Photo: Anton Rodionov/Shutterstock

Antarctica Is Disintegrating and It's Bad News for Our Planet

Antarctica Travel
by Morgane Croissant May 18, 2015

ANTARCTICA’S LARSEN B, a 12,000 year-old ice shelf, is weakening and will disappear entirely by the end of the decade, according to a news report from NASA.

Ala Khazendar, the leader of this NASA study, explains that two thirds of Larsen B collpased in 2002 in less than 6 weeks. The remnants of this ice shelf are now melting and fragmenting very quickly and should break apart by 2020.

Ice shelves are thick platforms of ice that form where ice flows from land into cold ocean waters.
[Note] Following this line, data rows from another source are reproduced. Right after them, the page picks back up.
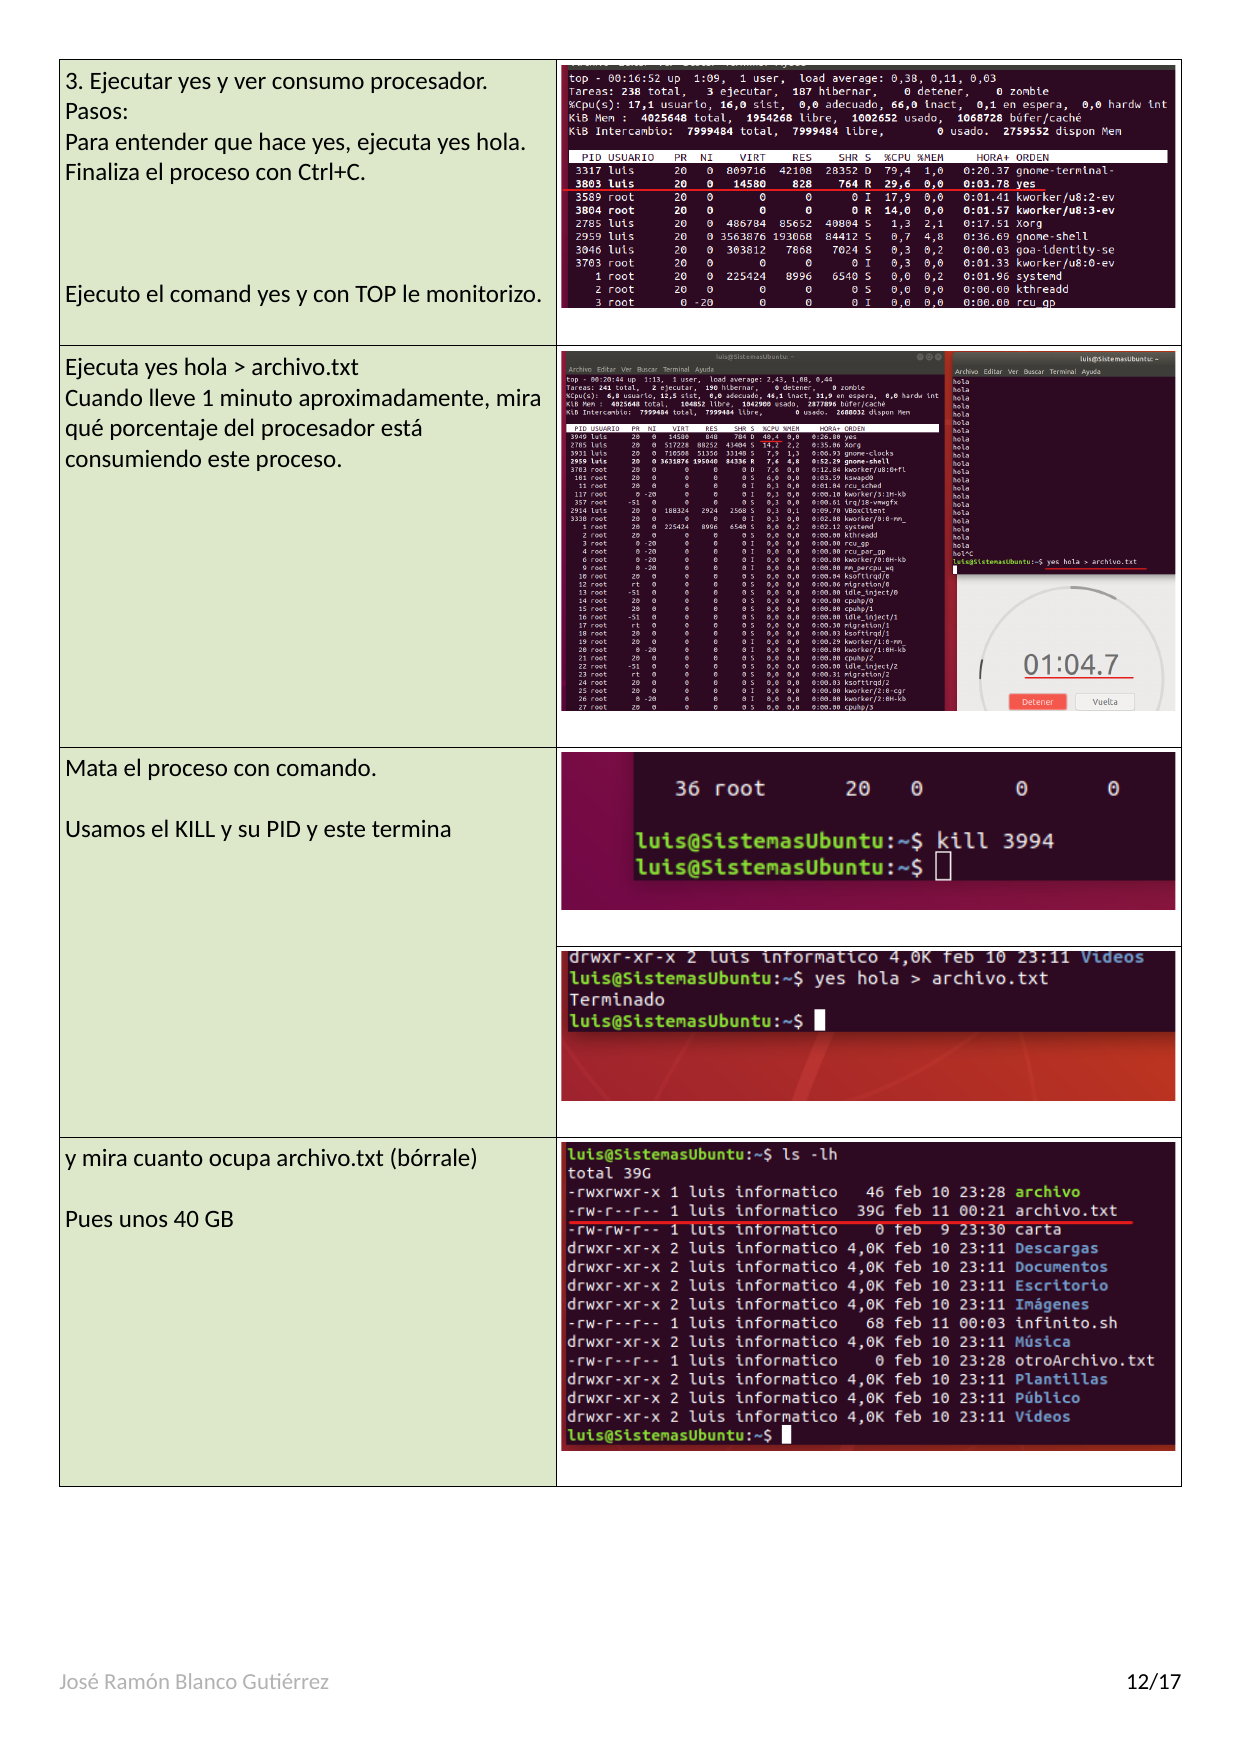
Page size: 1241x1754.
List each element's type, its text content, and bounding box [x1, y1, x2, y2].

table_cell [557, 1138, 1181, 1486]
picture [561, 951, 1176, 1101]
picture [561, 752, 1176, 910]
table_cell [557, 346, 1181, 747]
table_cell Mata el proceso con comando. Usamos el KILL y su PID y este termina [60, 748, 556, 1137]
picture [561, 1142, 1176, 1451]
table_cell Ejecuta yes hola > archivo.txt Cuando lleve 1 minuto aproximadamente, mira qué porcentaje del procesador está consumiendo este proceso. [60, 346, 556, 747]
table_cell 3. Ejecutar yes y ver consumo procesador. Pasos: Para entender que hace yes, ejecuta yes hola. Finaliza el proceso con Ctrl+C. Ejecuto el comand yes y con TOP le monitorizo. [60, 60, 556, 345]
table_cell [557, 60, 1181, 345]
picture [561, 65, 1176, 308]
picture [561, 351, 1176, 711]
table_cell y mira cuanto ocupa archivo.txt (bórrale) Pues unos 40 GB [60, 1138, 556, 1486]
table_cell [557, 748, 1181, 946]
table_cell [557, 947, 1181, 1137]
They act like barriers so that the glacial ice does not enter the ocean at a fast pace, preventing a rise in sea levels.

Ice shelves themselves are already in the ocean and their disintegration does not directly increase sea-level rise, but the concern comes from the ice that will soon be dumped directly into the ocean by the then-unprotected glaciers.

To make matters worse, the study also found that Leppard and Flask glaciers (two of the three main glaciers feeding into Larsen B) have thinned by 65-72 feet (20-22 meters) and their decline has accelerated significantly since the 2002 collapse.

Needless to explain that what is happening in the Antarctic Peninsula goes hand in hand with the extremely high levels of atmospheric emissions of greenhouse gases from the burning of fossil fuels and the inevitable rise of the global temperature.

According to Greenpeace, “with a fossil fuel intensive future, a global average sea level rise of 26-59cm (10-23 inches) is expected over the next hundred years […] This will be around two thirds due to thermal expansion of the oceans (water expands as it heats up) and one third due to melting.”